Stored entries
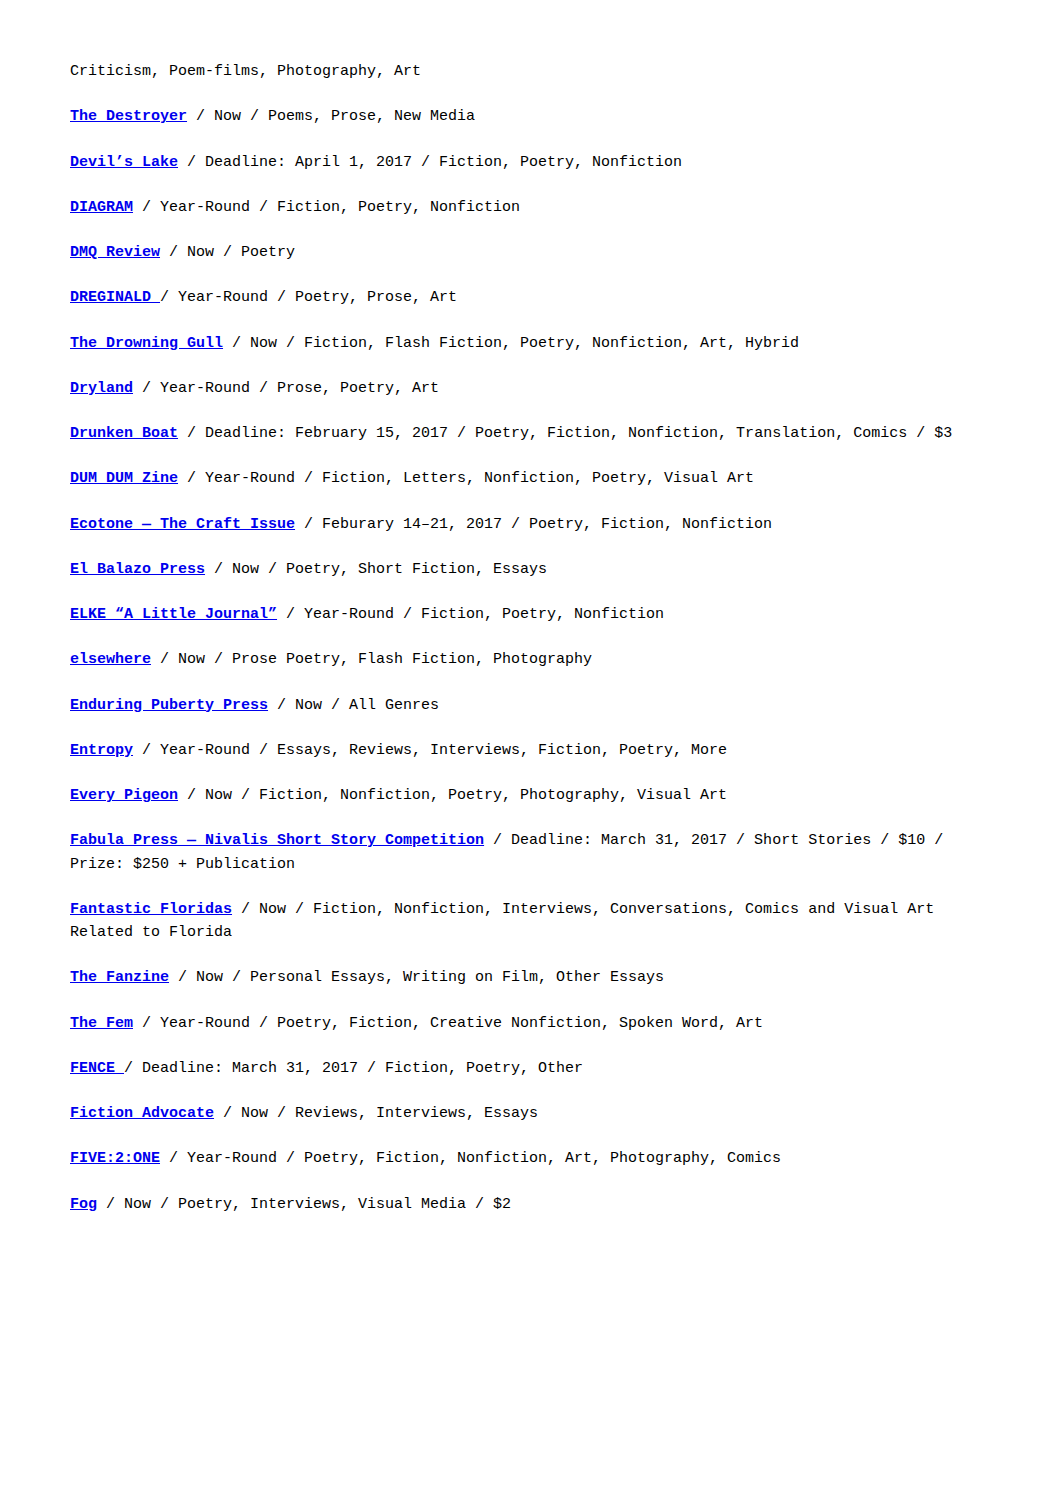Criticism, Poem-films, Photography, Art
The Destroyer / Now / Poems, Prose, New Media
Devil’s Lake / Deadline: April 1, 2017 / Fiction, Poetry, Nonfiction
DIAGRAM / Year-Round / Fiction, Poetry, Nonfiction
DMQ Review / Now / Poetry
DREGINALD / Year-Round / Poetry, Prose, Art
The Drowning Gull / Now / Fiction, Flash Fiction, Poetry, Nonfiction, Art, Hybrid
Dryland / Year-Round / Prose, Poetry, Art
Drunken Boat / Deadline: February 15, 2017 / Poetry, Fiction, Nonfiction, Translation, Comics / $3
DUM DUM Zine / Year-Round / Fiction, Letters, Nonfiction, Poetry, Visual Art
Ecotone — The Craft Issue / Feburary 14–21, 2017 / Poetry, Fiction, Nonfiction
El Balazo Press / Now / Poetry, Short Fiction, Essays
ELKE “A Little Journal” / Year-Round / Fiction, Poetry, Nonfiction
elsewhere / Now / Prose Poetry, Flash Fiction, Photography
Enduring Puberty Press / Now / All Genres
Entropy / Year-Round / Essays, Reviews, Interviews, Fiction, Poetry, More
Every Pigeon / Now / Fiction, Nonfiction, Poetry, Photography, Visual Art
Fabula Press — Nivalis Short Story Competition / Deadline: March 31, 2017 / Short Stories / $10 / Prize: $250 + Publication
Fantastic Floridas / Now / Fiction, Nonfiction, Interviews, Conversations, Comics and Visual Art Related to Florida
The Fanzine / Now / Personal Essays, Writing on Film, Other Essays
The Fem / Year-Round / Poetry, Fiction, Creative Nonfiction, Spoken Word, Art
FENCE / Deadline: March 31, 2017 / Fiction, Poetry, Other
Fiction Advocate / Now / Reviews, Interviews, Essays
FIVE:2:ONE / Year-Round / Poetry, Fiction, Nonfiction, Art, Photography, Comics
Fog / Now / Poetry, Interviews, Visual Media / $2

- Task directions -
The stretch of entries above that starts with the line containing "DUM DUM Zine" and goes on through the line containing "Every Pigeon /" is to be transcribed exactly, and no other line is to be transcribed.

- Answer for the task -
DUM DUM Zine / Year-Round / Fiction, Letters, Nonfiction, Poetry, Visual Art
Ecotone — The Craft Issue / Feburary 14–21, 2017 / Poetry, Fiction, Nonfiction
El Balazo Press / Now / Poetry, Short Fiction, Essays
ELKE “A Little Journal” / Year-Round / Fiction, Poetry, Nonfiction
elsewhere / Now / Prose Poetry, Flash Fiction, Photography
Enduring Puberty Press / Now / All Genres
Entropy / Year-Round / Essays, Reviews, Interviews, Fiction, Poetry, More
Every Pigeon / Now / Fiction, Nonfiction, Poetry, Photography, Visual Art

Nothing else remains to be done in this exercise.